August 3rd

God Our Father


God, in creating man, did not limit His Divine Paternity to the exercise of a fatherly care of him here on earth. He destined him for a far more complete sonship. He endowed him, at his first creation, with supernatural gifts which rendered him in a far higher sense the son of God than did the mere fact of creation and preservation. He stamped upon him a supernatural likeness to Himself, so that man is truly, as St. Peter says, a partaker in the Divine Nature. (2 St. Peter i. 4). How truly then may man call God his Father, since there is no truer mark of sonship than to share the nature of the father.

But God was not even satisfied with this. He determined to raise man to a far closer union with Himself, and a far more complete resemblance to Himself than was possible on earth. He prepared for man, body as well as soul, a place in His own Heaven, where man would live in the closest intimacy with Himself that was possible for one whom God had created. Our Father in Heaven desired that all His sons should share His own glory and splendour.

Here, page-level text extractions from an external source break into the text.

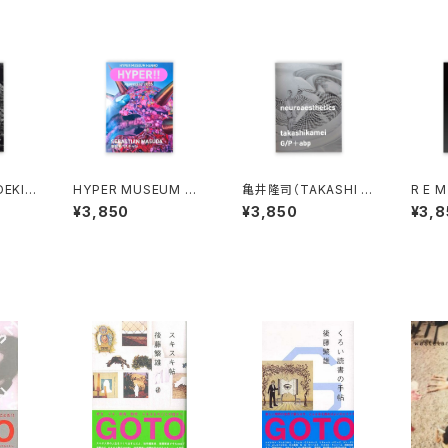
EKI
HYPER MUSEUM HA
亀井隆司（TAKASHI K
R E
athic
NNO: HYPER!! maga
AMEI）neuroaestheti
THE 
¥3,850
¥3,850
¥3,8
zine 2026 増田セバス
cs
TERR
チャン
DY "
S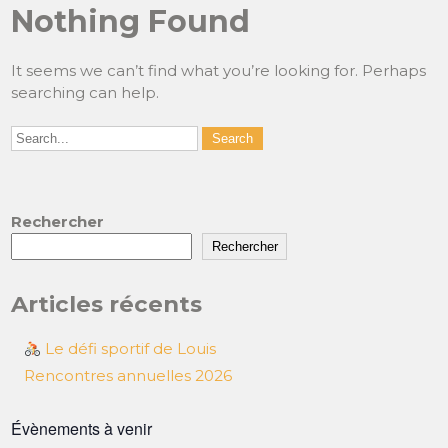
Nothing Found
It seems we can’t find what you’re looking for. Perhaps
searching can help.
Rechercher
Rechercher
Articles récents
Le défi sportif de Louis
Rencontres annuelles 2026
Évènements à venir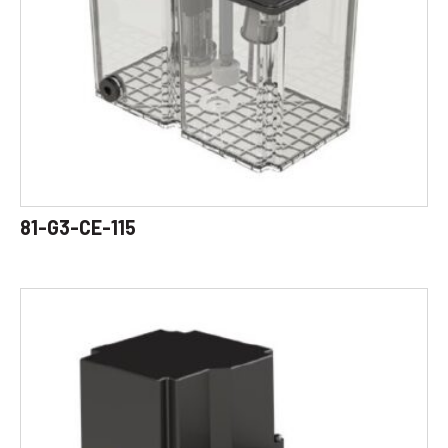
81-G3-CE-115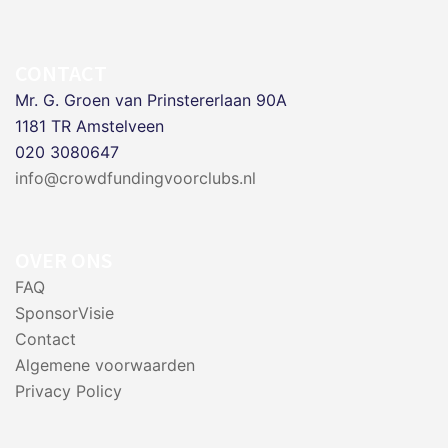
CONTACT
Mr. G. Groen van Prinstererlaan 90A
1181 TR Amstelveen
020 3080647
info@crowdfundingvoorclubs.nl
OVER ONS
FAQ
SponsorVisie
Contact
Algemene voorwaarden
Privacy Policy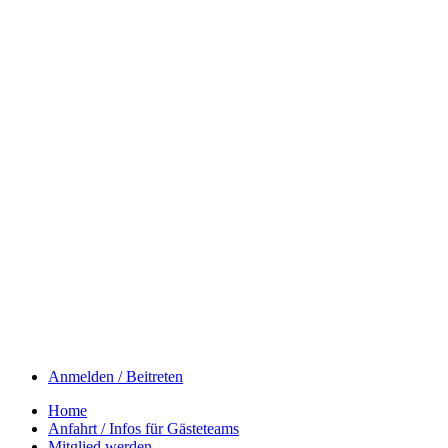
Anmelden / Beitreten
Home
Anfahrt / Infos für Gästeteams
Mitglied werden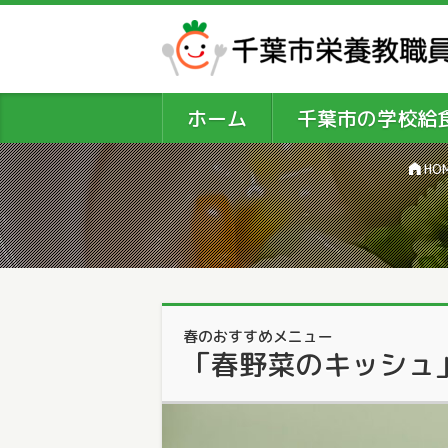
ホーム
千葉市の学校給
HO
公開日:
2025年8月19日
（
2025
年10月
春のおすすめメニュー
17日
更
「春野菜のキッシュ
新）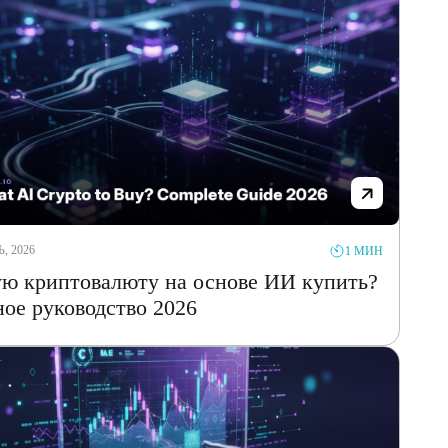
, 2026
1 МИН
ю криптовалюту на основе ИИ купить?
ое руководство 2026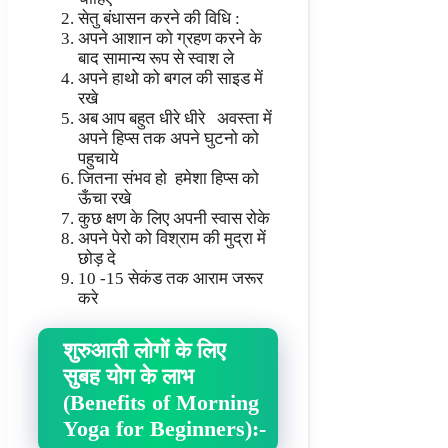
सेतु बंधासन करने की विधि :
अपने आशान को ग्रहण करने के
बाद सामान्य रूप से स्वाश ले
अपने हाथो को बगल की साइड में
रखे
अब आप बहुत धीरे धीरे अवस्ता में
अपने हिप्स तक अपने घुटनो को
पहुचाये
जितना संभव हो हमेशा हिप्स को
ऊँचा रखे
कुछ क्षण के लिए अपनी स्वास रोके
अपने पेरो को विश्राम की मुद्रा में
छोड़ दे
10 -15 सेकंड तक आराम जरूर
करे
शुरुआती लोगों के लिए
सुबह योग के लाभ
(Benefits of Morning
Yoga for Beginners):-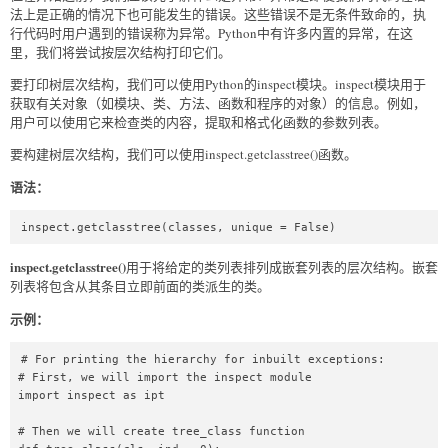
法上是正确的情况下也可能发生的错误。这些错误不是无条件致命的，执
行代码时用户遇到的错误称为异常。Python中有许多内置的异常，在这
里，我们将尝试按层次结构打印它们。
要打印树层次结构，我们可以使用Python的inspect模块。inspect模块用于
获取有关对象（如模块、类、方法、函数和程序的对象）的信息。例如，
用户可以使用它来检查类的内容，提取和格式化函数的参数列表。
要构建树层次结构，我们可以使用inspect.getclasstree()函数。
语法：
inspect.getclasstree(classes, unique = False) 
inspect.getclasstree()
用于将给定的类列表排列成嵌套列表的层次结构。嵌套
列表将包含从其条目立即前面的类派生的类。
示例：
# For printing the hierarchy for inbuilt exceptions:  

# First, we will import the inspect module  

import inspect as ipt  

# Then we will create tree_class function  
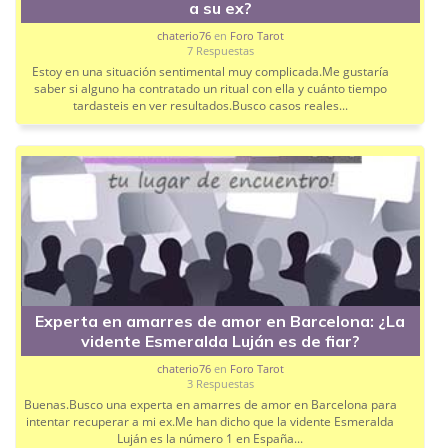
a su ex?
chaterio76
en
Foro Tarot
7 Respuestas
Estoy en una situación sentimental muy complicada.Me gustaría
saber si alguno ha contratado un ritual con ella y cuánto tiempo
tardasteis en ver resultados.Busco casos reales...
Experta en amarres de amor en Barcelona: ¿La
vidente Esmeralda Luján es de fiar?
chaterio76
en
Foro Tarot
3 Respuestas
Buenas.Busco una experta en amarres de amor en Barcelona para
intentar recuperar a mi ex.Me han dicho que la vidente Esmeralda
Luján es la número 1 en España...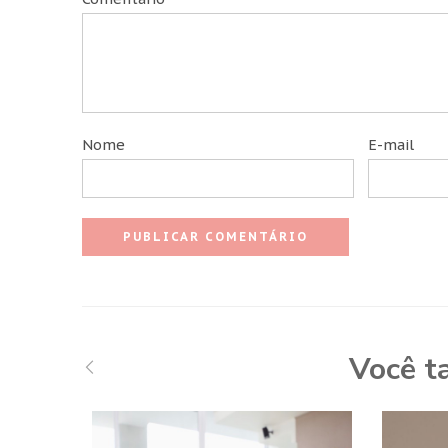
Nome
E-mail
Você t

What was the gift that God intended to bestow on man as His choicest gift? He was not only to dwell with God for ever, but he was to see his Father face to face, and that sight was to perfect his likeness to God, and to fill his heart with an overflowing and unspeakable happiness, a happiness like to that of God Himself. What greater proof could God have given to man of His love than this? "We shall be like to Him because we shall see Him as He is" (St. John iii. 2).